§ DATA UNDER STUDY:

***

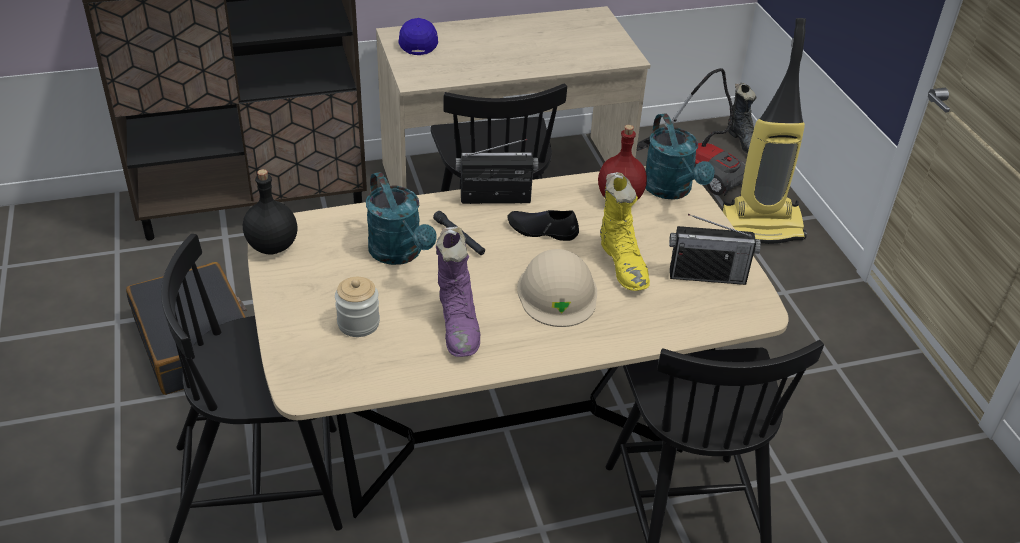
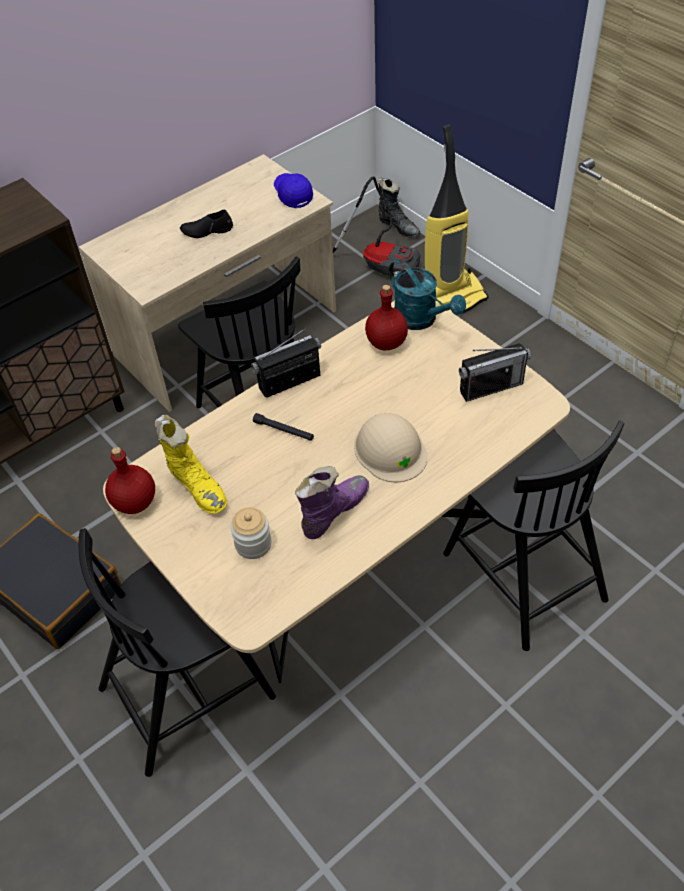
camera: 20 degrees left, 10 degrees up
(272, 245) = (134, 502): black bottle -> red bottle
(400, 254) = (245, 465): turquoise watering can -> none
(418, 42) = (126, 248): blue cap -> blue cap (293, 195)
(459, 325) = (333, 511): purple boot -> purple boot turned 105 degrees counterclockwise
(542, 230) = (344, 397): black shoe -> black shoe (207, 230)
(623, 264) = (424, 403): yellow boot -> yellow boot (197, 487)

***

§ YOUR OBJECTIVE: Copy, exactly and only, the lines above that begin with the one containing "(272, 245) = (134, 502): black" and finish with the one containing "(459, 325) = (333, 511): purple".

§ WRITTEN SOLUTION:
(272, 245) = (134, 502): black bottle -> red bottle
(400, 254) = (245, 465): turquoise watering can -> none
(418, 42) = (126, 248): blue cap -> blue cap (293, 195)
(459, 325) = (333, 511): purple boot -> purple boot turned 105 degrees counterclockwise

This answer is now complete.